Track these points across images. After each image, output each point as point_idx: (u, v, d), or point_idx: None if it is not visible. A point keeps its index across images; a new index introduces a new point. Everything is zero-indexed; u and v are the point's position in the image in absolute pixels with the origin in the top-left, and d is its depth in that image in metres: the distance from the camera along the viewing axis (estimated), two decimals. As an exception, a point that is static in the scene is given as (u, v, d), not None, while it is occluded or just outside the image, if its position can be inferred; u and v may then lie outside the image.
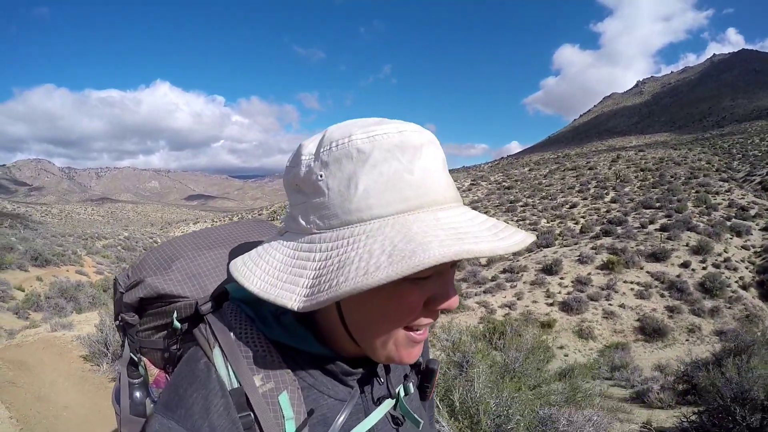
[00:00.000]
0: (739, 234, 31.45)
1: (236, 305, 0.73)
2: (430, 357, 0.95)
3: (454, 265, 0.68)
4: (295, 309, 0.60)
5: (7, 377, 6.28)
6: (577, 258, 27.89)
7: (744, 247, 29.67)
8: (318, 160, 0.65)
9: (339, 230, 0.62)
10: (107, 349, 7.10)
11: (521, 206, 53.30)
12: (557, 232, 36.55)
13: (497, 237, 0.60)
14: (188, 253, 0.83)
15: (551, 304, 23.20)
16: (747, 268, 26.88)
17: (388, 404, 0.79)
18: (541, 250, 31.87)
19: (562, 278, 25.71)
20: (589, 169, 70.17)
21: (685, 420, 5.77)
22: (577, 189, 56.50)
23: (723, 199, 41.62)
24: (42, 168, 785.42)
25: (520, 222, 45.99)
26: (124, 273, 0.85)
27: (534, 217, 46.74)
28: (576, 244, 32.32)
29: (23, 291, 17.74)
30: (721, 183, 48.87)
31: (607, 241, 30.86)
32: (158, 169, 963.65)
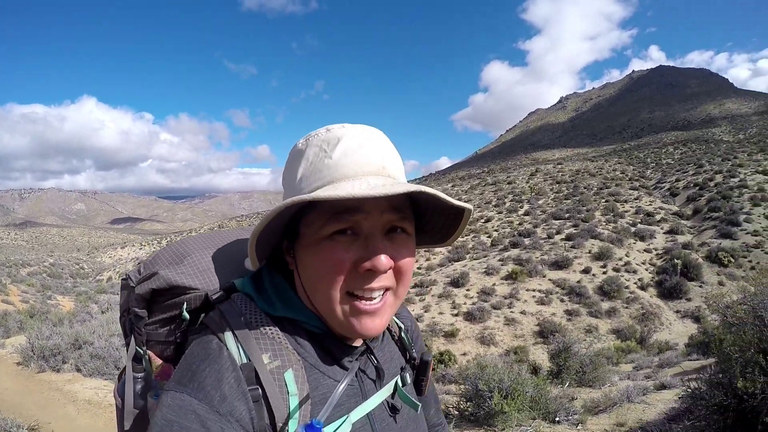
----
(Prompt) Retype word for word all the material given above, and keep the pictures out.

(Task result)
Track these points across images. After each image, output each point as point_idx: (u, v, d), or point_idx: None if it is not visible. A point keeps its index across images; a new index introduces a new point. Everything is zero-indexed; u and v are the point's position in the image in absolute pixels with the origin in the top-left, and d is its depth in that image in metres: the distance from the camera along the viewing axis (estimated), two decimals. As an exception, a point that is static in the scene is given as (u, v, d), not None, while it is occluded or just outside the image, if its position can be inferred; u and v may then lie outside the image.
[00:00.000]
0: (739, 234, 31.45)
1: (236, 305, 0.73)
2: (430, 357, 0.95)
3: (454, 265, 0.68)
4: (295, 309, 0.60)
5: (7, 377, 6.28)
6: (577, 258, 27.89)
7: (744, 247, 29.67)
8: (318, 160, 0.65)
9: (339, 230, 0.62)
10: (107, 349, 7.10)
11: (521, 206, 53.30)
12: (557, 232, 36.55)
13: (497, 237, 0.60)
14: (188, 253, 0.83)
15: (551, 304, 23.20)
16: (747, 268, 26.88)
17: (388, 404, 0.79)
18: (541, 250, 31.87)
19: (562, 278, 25.71)
20: (589, 169, 70.17)
21: (685, 420, 5.77)
22: (577, 189, 56.50)
23: (723, 199, 41.62)
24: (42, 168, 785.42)
25: (520, 222, 45.99)
26: (124, 273, 0.85)
27: (534, 217, 46.74)
28: (576, 244, 32.32)
29: (23, 291, 17.74)
30: (721, 183, 48.87)
31: (607, 241, 30.86)
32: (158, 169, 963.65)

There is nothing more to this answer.